Anyone who hasn't tried it really ought to.
To the haters talking about PGP: giving your entire social graph to Meta or even Signal is considerably worse.
m3kw9
[flagged]
data_maan
How does this (or 0xchat) compare to Signal?
Have their been done any third-party security audits by reputable companies?
If not, it's not safe to use - who knows what's buried in the source code (even if the source code is open).
JimDabell
> Have their been done any third-party security audits by reputable companies?
Their FAQ answers this:
> Yes, multiple times. The Delta Chat project continuously undergoes independent security audits and analysis
johnisgood
I mean, should probably just use Ricochet Refresh, Briar, Session, Element, etc.

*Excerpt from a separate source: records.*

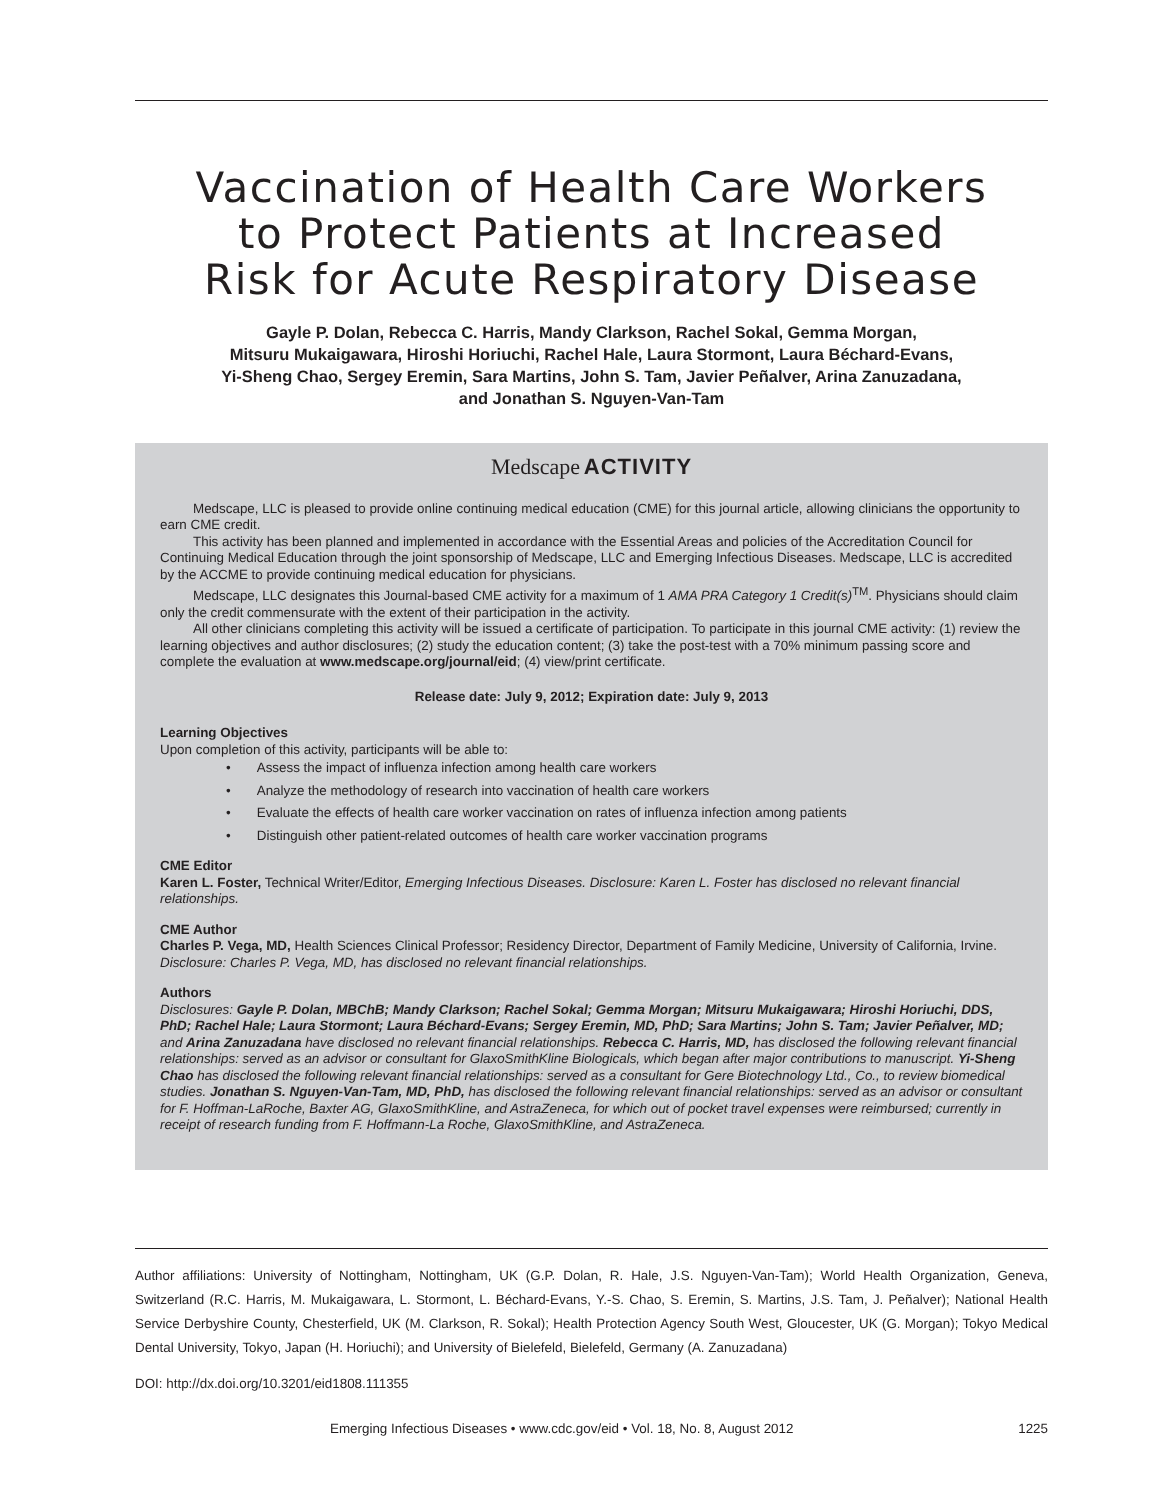Vaccination of Health Care Workers
to Protect Patients at Increased
Risk for Acute Respiratory Disease
Gayle P. Dolan, Rebecca C. Harris, Mandy Clarkson, Rachel Sokal, Gemma Morgan,
Mitsuru Mukaigawara, Hiroshi Horiuchi, Rachel Hale, Laura Stormont, Laura Béchard-Evans,
Yi-Sheng Chao, Sergey Eremin, Sara Martins, John S. Tam, Javier Peñalver, Arina Zanuzadana,
and Jonathan S. Nguyen-Van-Tam
Medscape ACTIVITY
Medscape, LLC is pleased to provide online continuing medical education (CME) for this journal article, allowing clinicians the opportunity to earn CME credit.
This activity has been planned and implemented in accordance with the Essential Areas and policies of the Accreditation Council for Continuing Medical Education through the joint sponsorship of Medscape, LLC and Emerging Infectious Diseases. Medscape, LLC is accredited by the ACCME to provide continuing medical education for physicians.
Medscape, LLC designates this Journal-based CME activity for a maximum of 1 AMA PRA Category 1 Credit(s)<sup>TM</sup>. Physicians should claim only the credit commensurate with the extent of their participation in the activity.
All other clinicians completing this activity will be issued a certificate of participation. To participate in this journal CME activity: (1) review the learning objectives and author disclosures; (2) study the education content; (3) take the post-test with a 70% minimum passing score and complete the evaluation at www.medscape.org/journal/eid; (4) view/print certificate.
Release date: July 9, 2012; Expiration date: July 9, 2013
Learning Objectives
Upon completion of this activity, participants will be able to:
• Assess the impact of influenza infection among health care workers
• Analyze the methodology of research into vaccination of health care workers
• Evaluate the effects of health care worker vaccination on rates of influenza infection among patients
• Distinguish other patient-related outcomes of health care worker vaccination programs
CME Editor
Karen L. Foster, Technical Writer/Editor, Emerging Infectious Diseases. Disclosure: Karen L. Foster has disclosed no relevant financial relationships.
CME Author
Charles P. Vega, MD, Health Sciences Clinical Professor; Residency Director, Department of Family Medicine, University of California, Irvine. Disclosure: Charles P. Vega, MD, has disclosed no relevant financial relationships.
Authors
Disclosures: Gayle P. Dolan, MBChB; Mandy Clarkson; Rachel Sokal; Gemma Morgan; Mitsuru Mukaigawara; Hiroshi Horiuchi, DDS, PhD; Rachel Hale; Laura Stormont; Laura Béchard-Evans; Sergey Eremin, MD, PhD; Sara Martins; John S. Tam; Javier Peñalver, MD; and Arina Zanuzadana have disclosed no relevant financial relationships. Rebecca C. Harris, MD, has disclosed the following relevant financial relationships: served as an advisor or consultant for GlaxoSmithKline Biologicals, which began after major contributions to manuscript. Yi-Sheng Chao has disclosed the following relevant financial relationships: served as a consultant for Gere Biotechnology Ltd., Co., to review biomedical studies. Jonathan S. Nguyen-Van-Tam, MD, PhD, has disclosed the following relevant financial relationships: served as an advisor or consultant for F. Hoffman-LaRoche, Baxter AG, GlaxoSmithKline, and AstraZeneca, for which out of pocket travel expenses were reimbursed; currently in receipt of research funding from F. Hoffmann-La Roche, GlaxoSmithKline, and AstraZeneca.
Author affiliations: University of Nottingham, Nottingham, UK (G.P. Dolan, R. Hale, J.S. Nguyen-Van-Tam); World Health Organization, Geneva, Switzerland (R.C. Harris, M. Mukaigawara, L. Stormont, L. Béchard-Evans, Y.-S. Chao, S. Eremin, S. Martins, J.S. Tam, J. Peñalver); National Health Service Derbyshire County, Chesterfield, UK (M. Clarkson, R. Sokal); Health Protection Agency South West, Gloucester, UK (G. Morgan); Tokyo Medical Dental University, Tokyo, Japan (H. Horiuchi); and University of Bielefeld, Bielefeld, Germany (A. Zanuzadana)
DOI: http://dx.doi.org/10.3201/eid1808.111355
Emerging Infectious Diseases • www.cdc.gov/eid • Vol. 18, No. 8, August 2012 1225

I also built OTR on top of Discord but it requires Nitro because the messages for OTR end up being way too long. :(
progval
Can't they be split into lines? OTR was designed for IRC that limited protocol lines (ie. payload line + command + extra fluff) to 512 bytes, so that ought to work on Discord too.
johnisgood
I have not yet tried, that may work since it does work for IRC (which also has a limit per message). It was just more of a proof of concept, tbh, but it works, just not as usable as it could be.
tcfhgj
first of all, it's not a walled garden
Note that while it might be decentralized and "secure", it is not anonymizing as IMAP + SMTP are far from anonymous. Email is a legacy system that was never designed with privacy or anonymity in mind.
This is useful if you want to keep the content of your messages secure, but if you need to keep your identity, social graph and the fact that you conversed with certain people obfuscated, I don't think Delta Chat via email is a good solution.
It's also only decentralized as much as public email infrastructure is decentralized.